Den zusätzlichen Raum nutzt die Friseurmeisterin jetzt als Zweithaarstudio. „Wir sind zertifiziertes Zweithaarstudio und müssen für diesen Titel einige Voraussetzungen erfüllen, die die Krankenkassen fordern“, erklärt die 54-Jährige. Denn Kunden, die zu ihr wegen Haarersatz oder Perücken kommen, haben oft auch eine medizinische Vorgeschichte. „Das erfordert eine entsprechende Privatsphäre“, sagt Vollborth. Zwar gab es bisher einen extra Bereich, in dem nur Zweithaarkunden betreut wurden. „Aber der Raum war doch recht beengt. Jetzt haben wir einen separaten Frisierbereich nur für unsere Zweithaarkunden, sogar mit eigenem Frisierplatz“, sagt Vollborth. Etwa 80 Zweithaarkunden, darunter zwei Männer, betreut sie dauerhaft. Weitere Kunden kommen zu Anett Vollborth, weil sie zeitweise Haare verlieren, beispielsweise während einer Krebsbehandlung. Ihre Kunden stammen selbst aus Sangerhausen, Sondershausen, Bad Frankenhausen und auch Walkenried.
Ursprünglich war in dem Haus in der Bahnhofstraße die Hauptfiliale der Nordthüringer Volksbank, ehe diese 2003 an den August-Bebelplatz zog, zuletzt war in der Bahnhofstraße noch ein Geldautomat und ein Auszugsdrucker des Geldunternehmens untergebracht. Für die Umbau- und Entkernungsarbeiten hat die SWG ausschließlich lokale Handwerker beauftragt. „Die Arbeiten waren wirklich ein Kraftakt und gestalteten sich schwieriger als gedacht. Der Tresor im Keller und der damit verbundene eineinhalb Meter lange Tresorschacht haben die Arbeiten erschwert“, sagt die Friseurmeisterin. Schließlich mussten Wasser- und Elektroleitungen komplett neu verlegt werden. Der Fußboden wurde erneuert, die Decke abgehängt, eine Tür zum Salon in die Wand gebrochen. „Die Zusammenarbeit mit der SWG hat wieder problemlos funktioniert“, sagt Vollborth, die Mieterin von drei Gewerberäumen bei dem kommunalen Wohnungsunternehmen ist.
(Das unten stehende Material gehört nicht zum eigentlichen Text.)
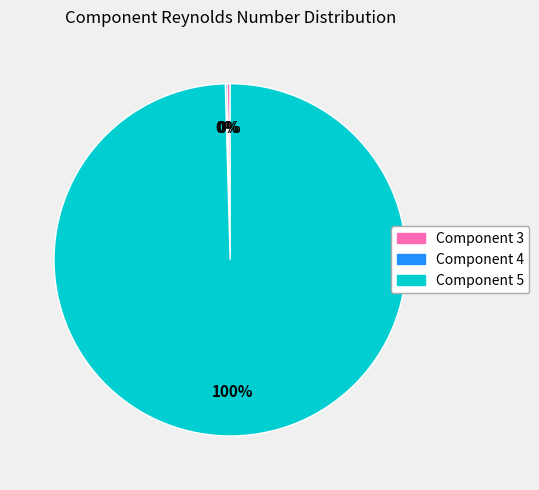

Does any single category account for the majority?

Yes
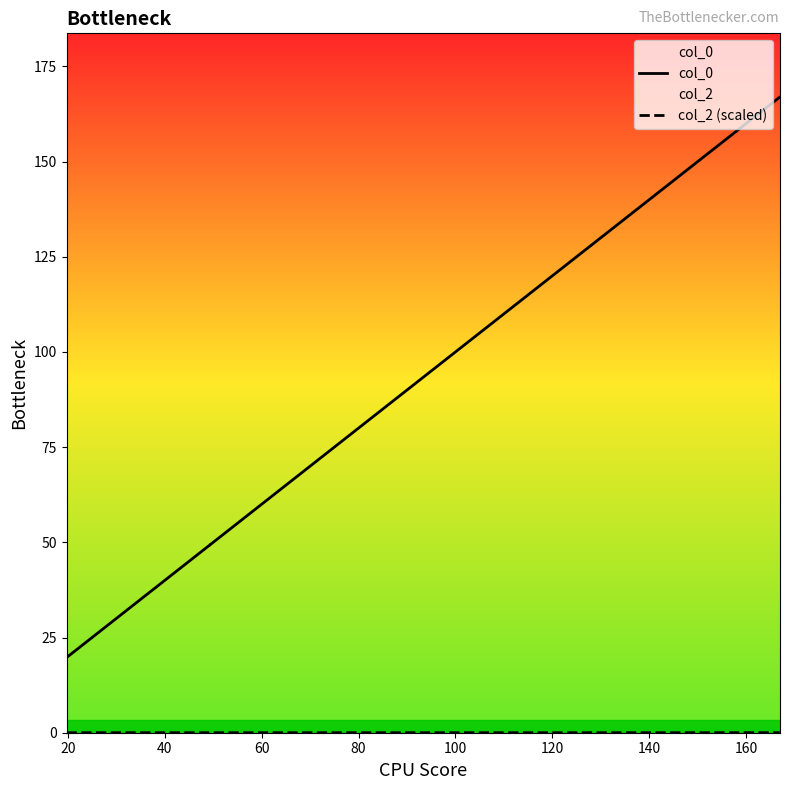

What is the value of the col_0 point at the 9th from the left?

167.0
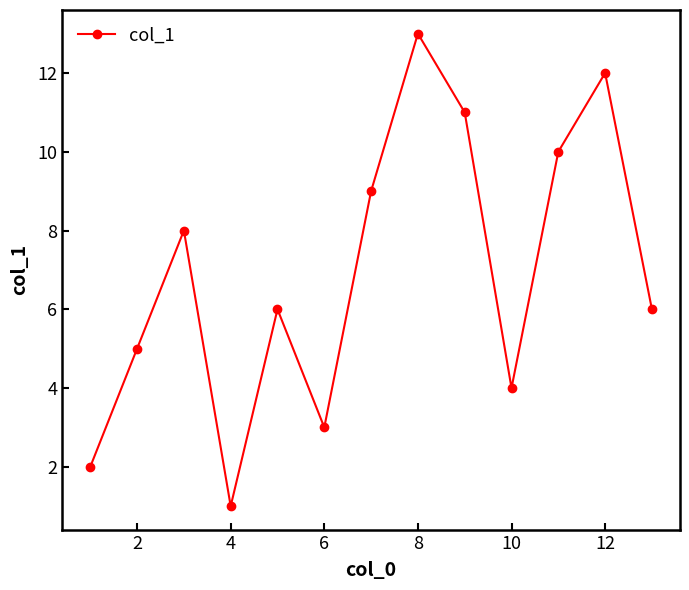

Reading left to right, transcribe all the data shown in this chart.

2	5	8	1	6	3	9	13	11	4	10	12	6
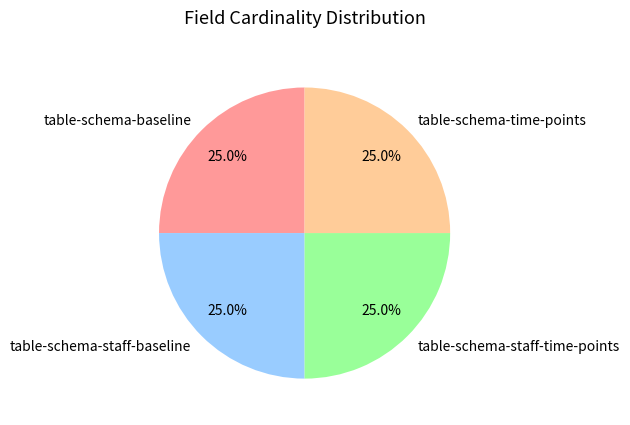

Approximately how many times larger is the value at table-schema-baseline compared to table-schema-staff-time-points?

1.0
Die Friseurmeisterin startete 1993 in Bielen mit ihrem ersten kleinen Friseurgeschäft, fand dann recht schnell in Nordhausen in der Grimmelallee für viele Jahre ihr Domizil, ehe sie 2016 in die Bahnhofstraße zog. Heute beschäftigt die Friseurmeisterin dort fünf Mitarbeiter, bildet regelmäßig Nachwuchs aus und bietet ihre Friseurdienstleistungen auch in verschiedenen Pflegeheimen im Landkreis an. Nebenbei engagiert sie sich auch im Hochzeitsbund Nordhausen.
Die SWG vermietet in Nordhausen rund 150 Gewerbeimmobilien, acht davon sind Friseursalons.